“Cybersecurity threats are real, ever-present, and continuously changing.”
That’s how Suzanne B. Schwartz of the FDA describes production and postmarket for medical devices. And it’s true, cybersecurity threats pose ever-present challenges to the Life Sciences industry, putting people’s health, safety and security at risk.
With that in mind, the FDA released official guidance for postmarket cybersecurity management. This is extremely important because many devices are connected to hospital systems or personal internet systems which contain a lot of sensitive information.
The FDA recommends a full lifecycle approach to security, which begins in the design phase:
Have a system for monitoring and detecting cybersecurity vulnerabilities.
Use risk management to identify and understand the level of risk a vulnerability can potentially pose.

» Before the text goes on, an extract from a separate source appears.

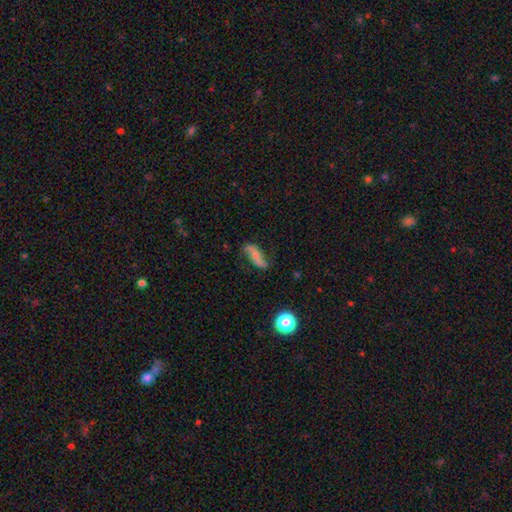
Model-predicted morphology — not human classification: Smooth or featured? Predicted: featured or disk (p=0.61). Edge-on disk? Predicted: no (p=0.89). Bar? Predicted: no (p=0.56). Spiral arms? Predicted: yes (p=0.89). Bulge size? Predicted: small (p=0.54). Merging? Predicted: none (p=0.70).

Include external cybersecurity stakeholders to research and consult on potential vulnerabilities. This is formally known as a “coordinated vulnerability disclosure policy.”

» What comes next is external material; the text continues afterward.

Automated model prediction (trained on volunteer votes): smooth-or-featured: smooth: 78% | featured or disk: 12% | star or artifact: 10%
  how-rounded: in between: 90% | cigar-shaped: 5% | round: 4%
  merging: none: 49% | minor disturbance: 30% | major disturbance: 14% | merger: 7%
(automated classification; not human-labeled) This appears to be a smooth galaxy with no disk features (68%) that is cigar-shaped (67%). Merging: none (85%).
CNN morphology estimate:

Mitigate cybersecurity risks proactively before they are exploited.
Prioritizing cybersecurity measures in the earliest phases of product design will benefit you through all stages of production and postmarket release.
Case in Point: St. Jude Medical
One company doing an excellent job of managing postmarket cybersecurity is St. Jude Medical, Inc. They recently announced their latest set of cybersecurity measures for the Merlin remote monitoring system that’s used with implantable pacemaker and defibrillator devices.

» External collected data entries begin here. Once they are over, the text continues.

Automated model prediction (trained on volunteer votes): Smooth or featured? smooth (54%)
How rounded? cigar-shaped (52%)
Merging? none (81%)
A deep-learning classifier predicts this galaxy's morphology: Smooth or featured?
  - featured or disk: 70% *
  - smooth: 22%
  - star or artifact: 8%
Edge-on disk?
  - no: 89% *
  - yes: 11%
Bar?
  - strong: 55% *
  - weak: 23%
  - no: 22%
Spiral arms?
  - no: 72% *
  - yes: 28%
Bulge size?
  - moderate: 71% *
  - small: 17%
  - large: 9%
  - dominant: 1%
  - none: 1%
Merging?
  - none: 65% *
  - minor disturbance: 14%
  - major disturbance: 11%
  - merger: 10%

Within the past 3 years, they have released seven software updates with more scheduled for this year. All of these updates aimed to tighten security measures.
Yes, this is a lot of work, but when the integrity of a medical device is at stake, it is a priority.
The amount of work that St. Jude Medical put into their postmarket cybersecurity is nothing compared to the time and resources it would take to recover from a cybersecurity breach.
Driving the Point Home
The FDA recommendations are a good starting point for using your Quality Management System to improve your own security measures. Some features to take advantage of:
Risk Management Tools for identifying which vulnerabilities could be the most dangerous.
Document Control and Employee Training to keep everyone informed of possible threats and trained on the set procedure for identifying and handling them.
Reporting Tools to identify trends and measure security improvement.
Given the FDA recommendations and the tools you already have in your QMS, you can take proactive steps to reduce the chances of a cybersecurity breach and maintain the integrity of your medical devices.